WS: Are you looking to create more linear channels as well?

ROBERTS: We absolutely want to develop more networks, with a heavy focus on the multiplatform network, like the one that we launched last Halloween called FEARnet. As a multiplatform network, the content is available on video on demand, online and on mobile devices, which caters to our tech-savvy younger demographic. We’re talking to entrepreneurs and to content companies, and we hope to be part of another successful wave of valuable channel creation. It’s a tougher market because now you have three businesses [video, Internet and telephone] competing for bandwidth when just a few years ago you only had television going over that cable bandwidth. We’ll be making the switch from analog to digital over the next several years and as that happens, we’ll increase our bandwidth. Having said that, there are many opportunities to create new ways to deliver content to customers. Linear channel creation is just one avenue.

WS: How narrow can a channel get? Could there be a channel dedicated to training puppies?

ROBERTS: If you think in terms of a traditional TV channel, it is not a good comparison. You should think of Internet websites. That is a better model that allows for an unlimited amount of communities and niches to explore. In the on-demand world, you could go to a specific category and have an easy menu that gives you access to content that has appeal to a specific niche audience. The community of interest may not be large enough to justify a 24-hour-a-day channel and all the people within the structure necessary to maintain it, but it could work as a video-on-demand service. FEARnet is a good example of this concept. We took a great library of existing horror content, and with our partners Sony and Lionsgate, created a network in an easy-to-find spot on the web and on VOD, promoted it, and it became enormously popular. The same thing happened when we created PBS KIDS Sprout as an on-demand network. It became instantly popular and we’ve since launched it as a linear network. Karaoke is another good example—we get millions of orders a month from people doing karaoke at home. We have hundreds of thousands of orders for dating on demand. In the future it won’t just be broadcast television and movies; it is going to be user-generated content on television at some level. At the same time, you can sit back and watch movies on demand all day if you want.

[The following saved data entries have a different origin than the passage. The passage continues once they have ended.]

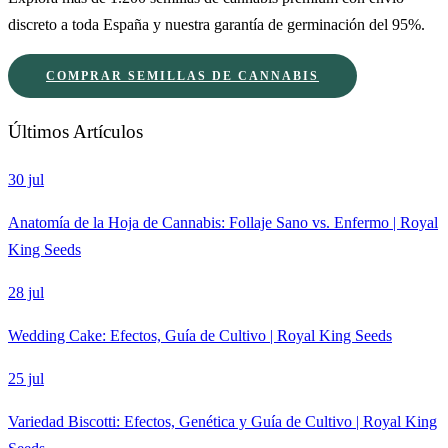
discreto a toda España y nuestra garantía de germinación del 95%.
COMPRAR SEMILLAS DE CANNABIS
Últimos Artículos
30 jul
Anatomía de la Hoja de Cannabis: Follaje Sano vs. Enfermo | Royal
King Seeds
28 jul
Wedding Cake: Efectos, Guía de Cultivo | Royal King Seeds
25 jul
Variedad Biscotti: Efectos, Genética y Guía de Cultivo | Royal King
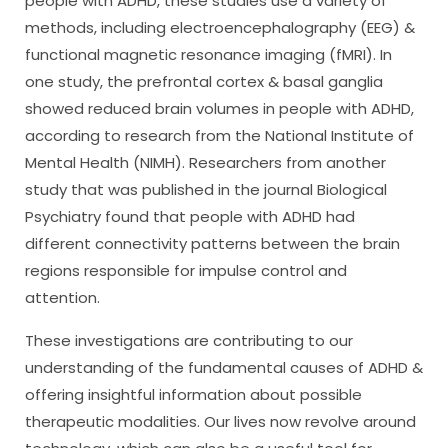
people with ADHD, these studies use a variety of
methods, including electroencephalography (EEG) &
functional magnetic resonance imaging (fMRI). In
one study, the prefrontal cortex & basal ganglia
showed reduced brain volumes in people with ADHD,
according to research from the National Institute of
Mental Health (NIMH). Researchers from another
study that was published in the journal Biological
Psychiatry found that people with ADHD had
different connectivity patterns between the brain
regions responsible for impulse control and
attention.
These investigations are contributing to our
understanding of the fundamental causes of ADHD &
offering insightful information about possible
therapeutic modalities. Our lives now revolve around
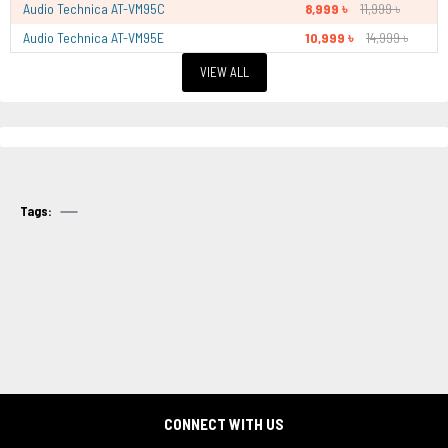
Audio Technica AT-VM95C
8,999 ৳
11,999 ৳
Audio Technica AT-VM95E
10,999 ৳
14,999 ৳
VIEW ALL
Tags:
CONNECT WITH US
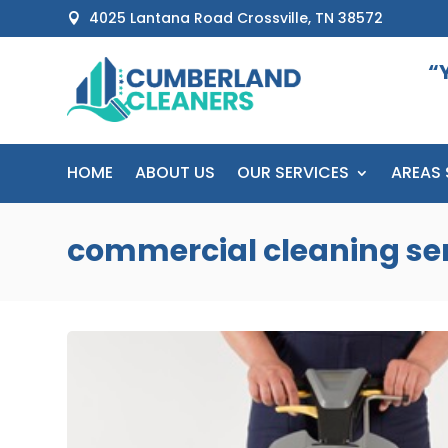
4025 Lantana Road Crossville, TN 38572

“
HOME
ABOUT US
OUR SERVICES
AREAS 
commercial cleaning se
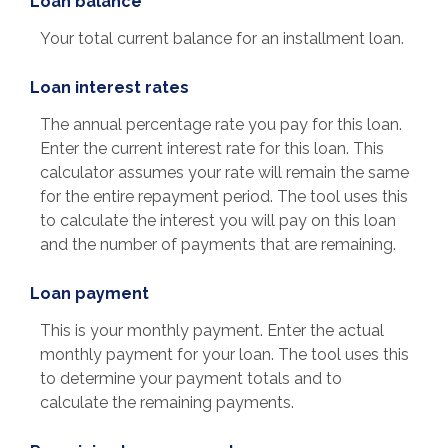
Loan balance
Your total current balance for an installment loan.
Loan interest rates
The annual percentage rate you pay for this loan.
Enter the current interest rate for this loan. This
calculator assumes your rate will remain the same
for the entire repayment period. The tool uses this
to calculate the interest you will pay on this loan
and the number of payments that are remaining.
Loan payment
This is your monthly payment. Enter the actual
monthly payment for your loan. The tool uses this
to determine your payment totals and to
calculate the remaining payments.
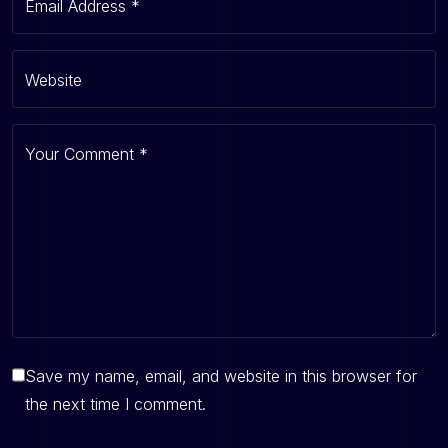
Email Address
*
Website
Your Comment
*
Save my name, email, and website in this browser for
the next time I comment.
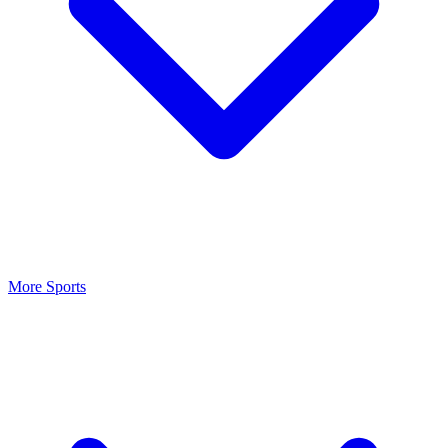
More Sports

WS: Do you think we’ll get to the point where on demand will offer an endless number of TV episodes and movies? Is there a limit to how much on demand can provide?

ROBERTS: There’s really no limit, because technology is improving so rapidly. We’ve looked at eventually creating a library of 30,000 or more shows as a long-range goal. We are spending a lot of time thinking about video search because a viewer probably can’t even remember all the great shows she or he liked. Because video on demand is so popular, we want to leverage the opportunity we have as pioneers in the industry and begin to offer some of our content to attract international cable operators to want to carry our new branded video-on-demand channels.

WS: Has your dad been a big influence on you?

ROBERTS: Absolutely. I am extremely fortunate to have a father like him. He has been my number-one champion and mentor for decades. He has a soft touch in the way he mentors and teaches me and other executives at Comcast. Even when I may not have a good idea he tells me so in a way that allows me to regroup and rethink my direction. People want to be reinforced that they are doing a good job, but at the same time be given suggestions on how they can do better. Particularly if it’s your father, you like to please him. In his case, I think he’s very proud of the way Comcast has grown. He is 87 and the founder of the company and still is very active. He often meets with groups of employees throughout the United States. He was just in our newly acquired Houston, Texas, system, and it was so touching to see the tremendous respect and admiration that our employees have for Ralph. I believe we have something very special at Comcast that is hard to find in other companies. While we have grown into a very large national company, we have still been able to maintain the best of what a family business can be—if we can keep that mix just right, I think we will have a significant competitive advantage.